When the people of Greece go to the polls on 25 January, they will face some fairly fundamental choices. Contrary to what many politicians and commentators would have you believe, this election is not about whether Greeks want to stay in the euro – a majority clearly wants to. The real question is whether this latest turn in the drama will finally force Greek politicians to act in their country’s long-term interest.
Opinion polls suggest that Greek voters oscillate between anger and fear: anger about the enormous costs they have had to bear in the course of the adjustment programme; and fear of what would happen if Alexis Tsipras, head of the hard-left Syriza movement that still leads in the polls, tries to force through another cut in Greece’s international debt.
In the last debt restructuring in 2012, the creditors already promised to help Greece reduce its debt to more sustainable levels by 2020 – provided Athens continues to improve its budget. The Greeks have a democratic right to elect a leader who wants to tear up this agreement; just as Germans, Dutch, Finns and others have a right to elect governments that insist on such deals being adhered to. Although Tsipras says he does not want to leave the euro, the resulting showdown could force Greece out of the single currency.
Today, the spectre of “Grexit” is more threatening to the Greeks than to the rest of Europe. Reforms in Spain, Portugal and Ireland have made these countries more resilient. International rescue funds and the European Central Bank stand ready to help in case panic should nevertheless spread. Five out of Germany’s eight leading economic research institutes think the eurozone could now cope with a Greek exit.
This does not mean, however, that Germany or the other eurozone countries want Greece to leave. Even if contagion was limited, another worsening of the eurozone crisis would undermine confidence, stunt the region’s fragile recovery and make Europe’s leaders – many of whom have declared the crisis over – look inept. The political and economic consequences for other European countries would be severe.
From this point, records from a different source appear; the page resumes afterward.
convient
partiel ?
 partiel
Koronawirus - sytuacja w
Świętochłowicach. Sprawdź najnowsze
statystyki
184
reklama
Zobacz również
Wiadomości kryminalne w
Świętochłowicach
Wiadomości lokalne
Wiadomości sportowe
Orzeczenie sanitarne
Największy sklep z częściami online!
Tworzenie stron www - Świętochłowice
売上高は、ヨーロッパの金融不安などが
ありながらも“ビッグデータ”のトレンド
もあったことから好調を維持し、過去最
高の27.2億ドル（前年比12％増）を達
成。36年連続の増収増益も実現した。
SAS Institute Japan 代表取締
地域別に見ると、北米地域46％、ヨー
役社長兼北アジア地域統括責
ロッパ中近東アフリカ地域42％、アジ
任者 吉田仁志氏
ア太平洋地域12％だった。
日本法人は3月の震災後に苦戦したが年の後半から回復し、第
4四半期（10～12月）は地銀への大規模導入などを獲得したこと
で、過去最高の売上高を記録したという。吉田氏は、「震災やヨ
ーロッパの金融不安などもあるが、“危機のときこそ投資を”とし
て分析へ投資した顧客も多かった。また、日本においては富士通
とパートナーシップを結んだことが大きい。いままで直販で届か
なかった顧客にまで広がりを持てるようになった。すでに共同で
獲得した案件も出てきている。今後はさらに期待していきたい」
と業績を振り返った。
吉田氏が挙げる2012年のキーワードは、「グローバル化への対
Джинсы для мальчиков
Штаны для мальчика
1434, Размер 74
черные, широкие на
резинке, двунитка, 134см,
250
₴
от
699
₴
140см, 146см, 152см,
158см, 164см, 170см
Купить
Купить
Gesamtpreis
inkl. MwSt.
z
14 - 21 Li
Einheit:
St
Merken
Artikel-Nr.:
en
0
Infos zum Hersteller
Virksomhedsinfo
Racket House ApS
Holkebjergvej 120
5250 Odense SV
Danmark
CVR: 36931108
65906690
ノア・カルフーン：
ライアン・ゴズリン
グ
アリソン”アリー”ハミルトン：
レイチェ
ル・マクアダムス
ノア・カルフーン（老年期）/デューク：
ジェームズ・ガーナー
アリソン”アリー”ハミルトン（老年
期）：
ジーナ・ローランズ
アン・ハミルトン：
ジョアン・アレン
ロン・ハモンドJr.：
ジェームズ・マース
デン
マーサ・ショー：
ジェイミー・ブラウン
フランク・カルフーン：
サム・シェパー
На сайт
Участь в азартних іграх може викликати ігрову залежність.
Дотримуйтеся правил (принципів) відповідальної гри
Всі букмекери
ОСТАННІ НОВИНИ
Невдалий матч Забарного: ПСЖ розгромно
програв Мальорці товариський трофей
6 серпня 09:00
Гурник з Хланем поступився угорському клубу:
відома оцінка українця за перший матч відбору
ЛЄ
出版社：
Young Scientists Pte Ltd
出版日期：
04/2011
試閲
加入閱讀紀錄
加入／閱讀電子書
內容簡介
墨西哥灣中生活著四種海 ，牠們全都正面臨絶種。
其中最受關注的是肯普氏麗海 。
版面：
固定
Therefore, even if the rest of Europe does not want to be blackmailed, it will likely be ready to talk. The new Greek government, whether it is led by the incumbent premier Antonis Samaras, Tsipras, or a new coalition, could reasonably demand a new grand bargain under which the ECB-IMF-EC troika of lenders agrees to revisit the debt issue while the Greek government promises to make the economy fit for the future.